ABD ve Çin arasındaki Hong Kong gerginliği tırmanıyor. ABD Başkanı Donald Trump dün Çinli yetkiliere yaptırım öngören bir yasa tasarısını ve ayrıca Hong Kong'a yönelik imtiyazları kaldıran bir başkanlık kararnamesini imzaladığını açıkladı. Trump, "uygulanacak yaptırımlarla Çin'in Hong Kong'daki insanlara yönelik baskıcı tutumunun intikamının alınacağını" söyledi.
Söz konusu yasa, Hong Kong'a tartışmalı Ulusal Güvenlik Yasası'nı getiren Çinli yetkililerle iş yapan bankalara yaptırım uygulanmasını öngörüyor ve Hong Kong'daki protestoculara müdahale eden polis birimlerini de hedef alıyor.
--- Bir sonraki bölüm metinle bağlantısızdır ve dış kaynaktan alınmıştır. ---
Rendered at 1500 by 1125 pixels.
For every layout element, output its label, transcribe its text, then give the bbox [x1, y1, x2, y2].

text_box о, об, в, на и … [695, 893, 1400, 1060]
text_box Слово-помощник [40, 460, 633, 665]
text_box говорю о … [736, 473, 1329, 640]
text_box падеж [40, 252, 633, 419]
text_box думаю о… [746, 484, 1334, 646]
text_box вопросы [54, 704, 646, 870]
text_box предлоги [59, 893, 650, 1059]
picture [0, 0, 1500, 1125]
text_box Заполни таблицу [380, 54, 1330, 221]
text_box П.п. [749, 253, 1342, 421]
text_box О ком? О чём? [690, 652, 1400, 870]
Trump, imzaladığı düzenlemelerin "Hong Kong'un özgürlüğünü elinden alan kişileri ve kurumları sorumlu tutmamızı sağlayan yeni araçlar sağladığını" ifade etti. Trump, "Artık serbest piyasada rekabet edemeyecekler. Birçok kişinin Hong Kong'u terk edeceğini zannediyorum" şeklinde sözlerini sürdürdü.
Çin Dışişleri Bakanlığı da Trump'ın bu adımına karşılık misilleme yaptırımlarıyla yanıt verileceğini açıkladı. ABD'nin yaptırım kararını kınayan Bakanlık sözcüsü, ABD temsilciliklerine ve ilgili kişilere cezaî önlemler uygulanacağını belirtti. Sözcü, Çin'in meşru çıkarlarına korumak için gerekli yanıtı vereceğini söyledi.
Biden'a eleştiri
Öte yandan Trump açıklamasında, Kasım ayında yapılacak başkanlık seçimlerinde rakibi olacak Demokrat Parti adayı Joe Biden'ı da Çin konusunda eleştirdi. Trump, "Joe Biden ve Başkan Obama, Çin'in fabrikalarımızı özgürce yağmalamasına ve değerli sırlarımızı çalmasına izin verdi. Ama ben bunu büyük çapta engelledim" dedi.
Trump, Biden'ı Paris İklim Anlaşmasını desteklemekle suçlarken kendisinin bu anlaşmadan çekildiğini söyledi ve bu anlaşmayla ilgili olarak "Çin, atmosferi kirletirken ABD'li imalatçılar ezilecekti. Biden'dan Çin Komünist Partisi‘ne bir hediye daha" şeklinde konuştu.
Hong Kong'un durumu
Britanya, 1843'te kolonisi ilan ettiği Hong Kong'da egemenliği 1997'de yapılan bir anlaşmayla Çin'e devretmişti. "Tek ülke, iki sistem" prensibi üzerine kurulu anlaşma, elli yıllık bir süreçte Hong Kong'un bağımsız bir yargı sistemine, serbest piyasa ekonomisi, bağımsız yargı ve yerel parlamento gibi bazı özgürlük ve ayrıcalıklara sahip olmasını öngörüyordu. Özel statü, Hong Kong'un dünyanın önde gelen finans merkezlerinden biri haline gelmesini sağlamıştı.
Ancak Çin‘in elli yıllık süre dolmadan Hong Kong'da "ayrılıkçı, hükümeti devirmeye yönelik hareketler, terörizm ve yabancı müdahale" gerekçe gösterilerek kabul ettiği Ulusal Güvenlik Yasası ile Hong Kong'un özel statüsünün ihlal edildiği savunuluyor.